## YOUR OBJECTIVE:
Every line from the first record below down to the line that includes "Mr. DeVries asked" must be reproduced exactly; the pictures are not.

(Beginning of DATA EXCERPTS)

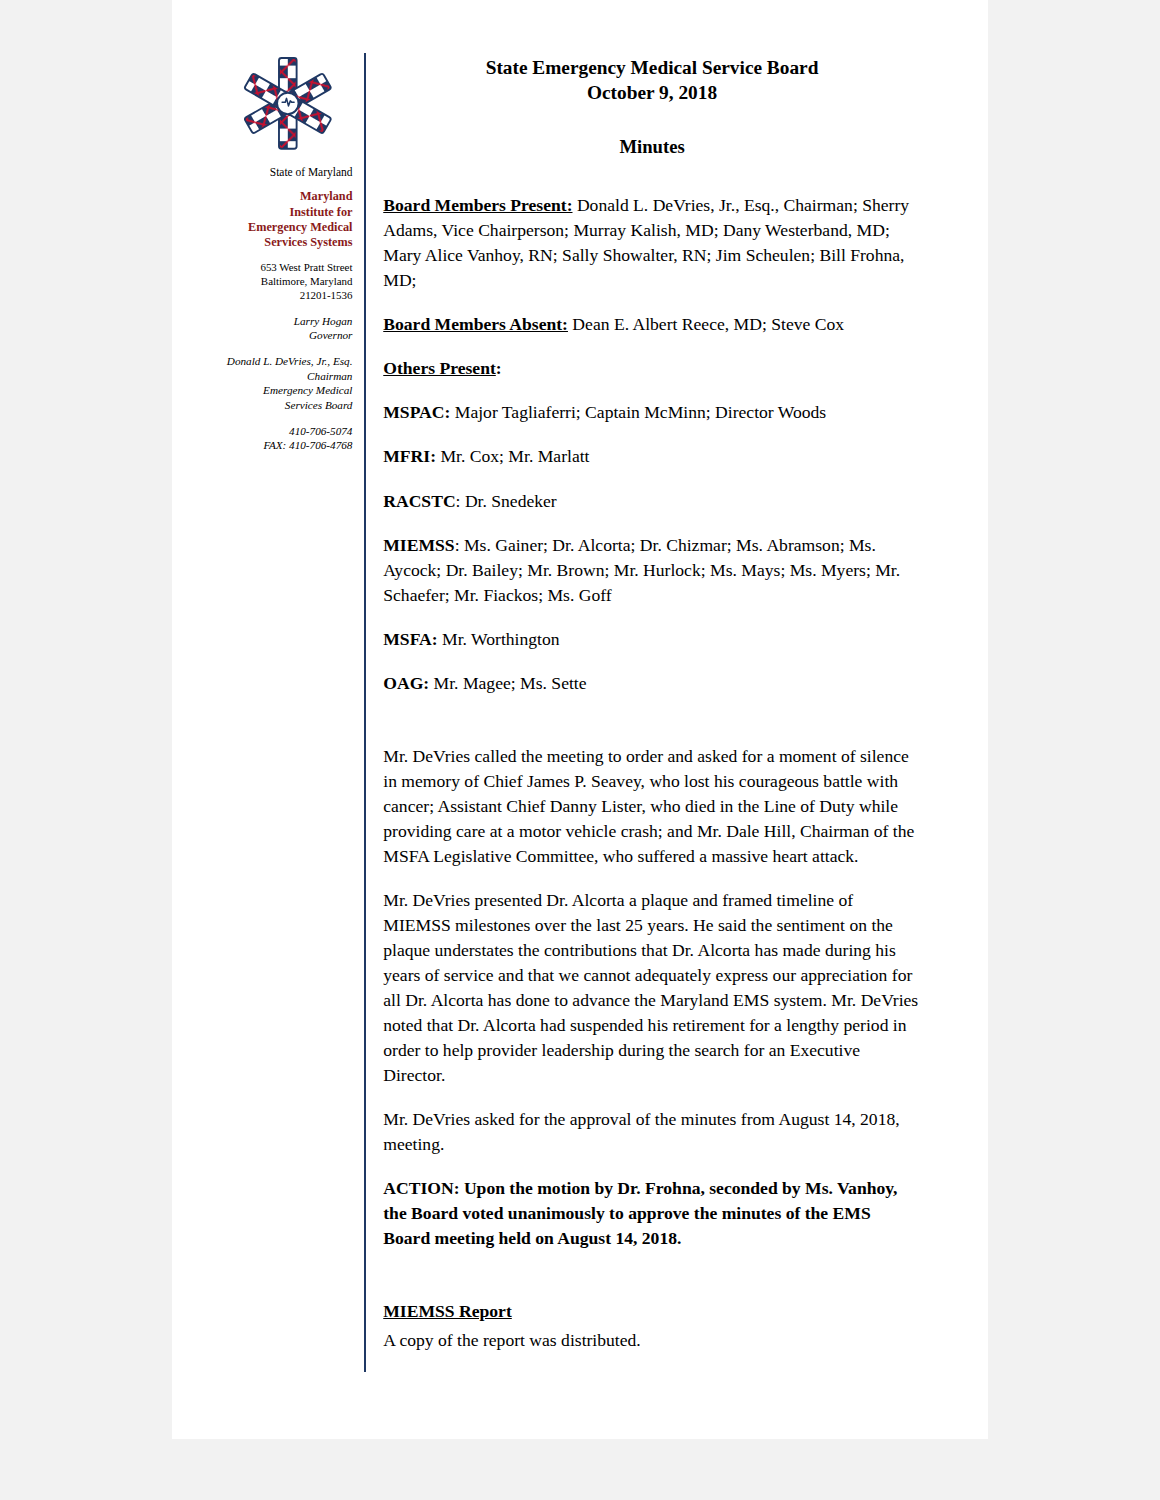State of Maryland
Maryland
Institute for
Emergency Medical
Services Systems
653 West Pratt Street
Baltimore, Maryland
21201-1536
Larry Hogan
Governor
Donald L. DeVries, Jr., Esq.
Chairman
Emergency Medical
Services Board
410-706-5074
FAX: 410-706-4768
State Emergency Medical Service Board
October 9, 2018
Minutes
Board Members Present: Donald L. DeVries, Jr., Esq., Chairman; Sherry Adams, Vice Chairperson; Murray Kalish, MD; Dany Westerband, MD; Mary Alice Vanhoy, RN; Sally Showalter, RN; Jim Scheulen; Bill Frohna, MD;
Board Members Absent: Dean E. Albert Reece, MD; Steve Cox
Others Present:
MSPAC: Major Tagliaferri; Captain McMinn; Director Woods
MFRI: Mr. Cox; Mr. Marlatt
RACSTC: Dr. Snedeker
MIEMSS: Ms. Gainer; Dr. Alcorta; Dr. Chizmar; Ms. Abramson; Ms. Aycock; Dr. Bailey; Mr. Brown; Mr. Hurlock; Ms. Mays; Ms. Myers; Mr. Schaefer; Mr. Fiackos; Ms. Goff
MSFA: Mr. Worthington
OAG: Mr. Magee; Ms. Sette
Mr. DeVries called the meeting to order and asked for a moment of silence in memory of Chief James P. Seavey, who lost his courageous battle with cancer; Assistant Chief Danny Lister, who died in the Line of Duty while providing care at a motor vehicle crash; and Mr. Dale Hill, Chairman of the MSFA Legislative Committee, who suffered a massive heart attack.
Mr. DeVries presented Dr. Alcorta a plaque and framed timeline of MIEMSS milestones over the last 25 years. He said the sentiment on the plaque understates the contributions that Dr. Alcorta has made during his years of service and that we cannot adequately express our appreciation for all Dr. Alcorta has done to advance the Maryland EMS system. Mr. DeVries noted that Dr. Alcorta had suspended his retirement for a lengthy period in order to help provider leadership during the search for an Executive Director.
Mr. DeVries asked for the approval of the minutes from August 14, 2018, meeting.
ACTION: Upon the motion by Dr. Frohna, seconded by Ms. Vanhoy, the Board voted unanimously to approve the minutes of the EMS Board meeting held on August 14, 2018.
MIEMSS Report
A copy of the report was distributed.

(End of DATA EXCERPTS)

## SOLUTION TO THIS TASK:
State of Maryland
Maryland
Institute for
Emergency Medical
Services Systems
653 West Pratt Street
Baltimore, Maryland
21201-1536
Larry Hogan
Governor
Donald L. DeVries, Jr., Esq.
Chairman
Emergency Medical
Services Board
410-706-5074
FAX: 410-706-4768
State Emergency Medical Service Board
October 9, 2018
Minutes
Board Members Present: Donald L. DeVries, Jr., Esq., Chairman; Sherry Adams, Vice Chairperson; Murray Kalish, MD; Dany Westerband, MD; Mary Alice Vanhoy, RN; Sally Showalter, RN; Jim Scheulen; Bill Frohna, MD;
Board Members Absent: Dean E. Albert Reece, MD; Steve Cox
Others Present:
MSPAC: Major Tagliaferri; Captain McMinn; Director Woods
MFRI: Mr. Cox; Mr. Marlatt
RACSTC: Dr. Snedeker
MIEMSS: Ms. Gainer; Dr. Alcorta; Dr. Chizmar; Ms. Abramson; Ms. Aycock; Dr. Bailey; Mr. Brown; Mr. Hurlock; Ms. Mays; Ms. Myers; Mr. Schaefer; Mr. Fiackos; Ms. Goff
MSFA: Mr. Worthington
OAG: Mr. Magee; Ms. Sette
Mr. DeVries called the meeting to order and asked for a moment of silence in memory of Chief James P. Seavey, who lost his courageous battle with cancer; Assistant Chief Danny Lister, who died in the Line of Duty while providing care at a motor vehicle crash; and Mr. Dale Hill, Chairman of the MSFA Legislative Committee, who suffered a massive heart attack.
Mr. DeVries presented Dr. Alcorta a plaque and framed timeline of MIEMSS milestones over the last 25 years. He said the sentiment on the plaque understates the contributions that Dr. Alcorta has made during his years of service and that we cannot adequately express our appreciation for all Dr. Alcorta has done to advance the Maryland EMS system. Mr. DeVries noted that Dr. Alcorta had suspended his retirement for a lengthy period in order to help provider leadership during the search for an Executive Director.
Mr. DeVries asked for the approval of the minutes from August 14, 2018, meeting.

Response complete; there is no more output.